At a recent IAWP webinar, workforce professionals had the opportunity to hear from Ben Armstrong, Executive Director of the Industrial Performance Center at the Massachusetts Institute of Technology and co-leader of MIT’s Work of the Future Initiative. Armstrong leads research examining how technology affects productivity, skills, and workforce demand across industries including manufacturing, healthcare, finance, insurance, and logistics.
Drawing on research conducted with more than 50 companies studying the use of generative AI, Armstrong shared what organizations are actually experiencing as these tools enter the workplace. His message offered a useful counterbalance to the dramatic predictions often seen in public discussions about artificial intelligence and jobs.
Moving Beyond the AI Hype
Armstrong explained that many claims about AI assume sweeping labor market disruption. In practice, the changes are usually more incremental and depend heavily on how organizations adopt and integrate the technology.
“Technologies typically affect tasks within jobs, not entire occupations,” Armstrong noted.

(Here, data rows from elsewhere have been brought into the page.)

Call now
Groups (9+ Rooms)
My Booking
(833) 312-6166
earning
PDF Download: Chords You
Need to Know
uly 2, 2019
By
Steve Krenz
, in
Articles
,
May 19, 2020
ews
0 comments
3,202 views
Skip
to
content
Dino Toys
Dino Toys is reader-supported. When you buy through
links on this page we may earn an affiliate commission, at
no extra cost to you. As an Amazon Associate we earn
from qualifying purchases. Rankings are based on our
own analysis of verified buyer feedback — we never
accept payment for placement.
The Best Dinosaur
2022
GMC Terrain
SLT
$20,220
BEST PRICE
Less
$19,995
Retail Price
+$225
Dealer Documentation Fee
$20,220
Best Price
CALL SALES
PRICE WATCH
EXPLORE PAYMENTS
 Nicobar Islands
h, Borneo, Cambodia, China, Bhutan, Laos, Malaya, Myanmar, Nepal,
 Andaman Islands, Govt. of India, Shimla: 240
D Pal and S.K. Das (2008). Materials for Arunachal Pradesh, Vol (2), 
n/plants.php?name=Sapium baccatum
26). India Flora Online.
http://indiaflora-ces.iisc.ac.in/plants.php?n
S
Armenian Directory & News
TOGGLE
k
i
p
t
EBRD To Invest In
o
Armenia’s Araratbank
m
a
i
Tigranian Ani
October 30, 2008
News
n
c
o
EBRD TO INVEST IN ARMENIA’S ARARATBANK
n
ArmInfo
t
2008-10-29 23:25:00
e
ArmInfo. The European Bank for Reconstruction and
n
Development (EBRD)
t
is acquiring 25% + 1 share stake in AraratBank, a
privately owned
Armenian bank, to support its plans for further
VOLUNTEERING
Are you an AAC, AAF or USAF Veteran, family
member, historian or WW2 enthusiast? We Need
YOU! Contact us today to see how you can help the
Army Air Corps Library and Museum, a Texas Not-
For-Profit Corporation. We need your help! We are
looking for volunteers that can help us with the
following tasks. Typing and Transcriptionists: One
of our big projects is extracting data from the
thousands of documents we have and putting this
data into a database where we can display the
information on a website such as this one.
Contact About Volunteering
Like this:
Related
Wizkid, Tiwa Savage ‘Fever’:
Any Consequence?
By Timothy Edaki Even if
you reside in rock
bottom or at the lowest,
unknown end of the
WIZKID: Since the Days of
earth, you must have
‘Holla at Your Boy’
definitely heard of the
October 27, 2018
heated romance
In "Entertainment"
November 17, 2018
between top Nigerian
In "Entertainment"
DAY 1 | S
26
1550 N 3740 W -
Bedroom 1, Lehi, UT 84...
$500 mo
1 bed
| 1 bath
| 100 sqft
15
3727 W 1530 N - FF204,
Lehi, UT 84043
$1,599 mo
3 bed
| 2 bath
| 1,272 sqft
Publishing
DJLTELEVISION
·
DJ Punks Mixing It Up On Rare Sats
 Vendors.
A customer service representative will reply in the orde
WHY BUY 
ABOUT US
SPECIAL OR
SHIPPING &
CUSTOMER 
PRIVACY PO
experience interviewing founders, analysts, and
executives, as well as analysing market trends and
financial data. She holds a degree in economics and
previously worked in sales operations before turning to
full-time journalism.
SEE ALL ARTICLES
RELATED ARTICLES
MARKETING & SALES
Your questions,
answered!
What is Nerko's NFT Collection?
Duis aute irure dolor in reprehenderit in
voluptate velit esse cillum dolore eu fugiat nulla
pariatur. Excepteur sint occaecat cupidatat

This distinction is important for workforce professionals. Most jobs consist of many different responsibilities, and while AI may assist with certain tasks, other parts of the role continue to rely on human judgment, communication, and contextual understanding.
Lessons from Earlier Waves of Technology
Much of MIT’s research examines how past technologies—such as robotics, industrial automation, and information technology—have changed work. One consistent finding is that organizations often struggle to fully automate complex work processes.
Companies may successfully automate certain routine activities, but eliminating entire jobs is much more difficult. In many cases, workers remain essential because they provide flexibility, problem-solving ability, and expertise that automated systems cannot replicate.
Armstrong illustrated this idea with a simple example: the bread maker. Engineers were eventually able to automate parts of bread-making only after studying the tacit knowledge of experienced bakers. Even then, bread machines did not eliminate the profession. Technical capability alone does not determine whether work becomes automated.
How AI Is Changing Work Inside Organizations
MIT’s research identified several patterns emerging across industries. In some settings, workers are shifting from performing tasks manually to supervising automated systems and interpreting data. This trend is visible in sectors such as manufacturing, utilities, healthcare, and financial services.
At the same time, the need for workers who can diagnose and repair problems is increasing. As automated systems become more common, organizations rely heavily on people who can troubleshoot issues, interpret system failures, and restore operations.
Even in highly skilled professions often cited as vulnerable to AI, the reality is more complex. Radiology, for example, is frequently mentioned as a field likely to be replaced by algorithms. Yet the number of radiologists has continued to grow. Their work includes far more than pattern recognition; it also involves patient communication, medical judgment, and coordination within the healthcare system.
Adoption Is High, but Value Is Still Unclear
Another key finding from the research is the difference between AI adoption and AI value.
Many organizations have adopted generative AI tools quickly, often because employees were already experimenting with them. But high usage does not automatically translate into productivity gains. Companies are now asking a more difficult question: where do these tools actually create measurable improvements in performance or outcomes?
Early experimentation across industries shows that many pilot projects never scale successfully. Integrating new tools into existing workflows, building trust among employees, and measuring real results remain significant challenges.
The Risk of Skill Atrophy
Armstrong also raised concerns about how AI might affect learning. Emerging research suggests that while generative AI can help people complete tasks faster, it may also reduce how much knowledge they retain from the work itself.
If workers rely heavily on AI-generated outputs, they may gain efficiency but lose opportunities to develop deeper understanding. For training systems and educational institutions, this raises an important question: how to use AI as a support tool without weakening the expertise workers need.
Implications for Workforce Development
For workforce development professionals, Armstrong offered several practical insights.
First, it is important to focus on tasks rather than entire occupations when thinking about how AI will affect work. Many roles will evolve rather than disappear.
Second, domain expertise remains critical. Workers still need strong occupational knowledge in order to evaluate AI outputs, interpret results, and apply them effectively.
Finally, workforce professionals themselves should gain familiarity with these tools. Even when agencies place limits on their use due to privacy or security concerns, understanding how AI behaves—and where it succeeds or fails—can help professionals better advise job seekers and employers.
A Measured View of the Future
The broader message from MIT’s research is that artificial intelligence is neither an immediate labor market catastrophe nor a guaranteed productivity revolution. Like previous technological advances, its impact will depend largely on how organizations choose to implement it.
For workforce professionals, that means the challenge is not simply reacting to headlines about AI. It is helping workers, employers, and training systems make thoughtful decisions about how these tools are used—so that technology strengthens jobs rather than weakens them.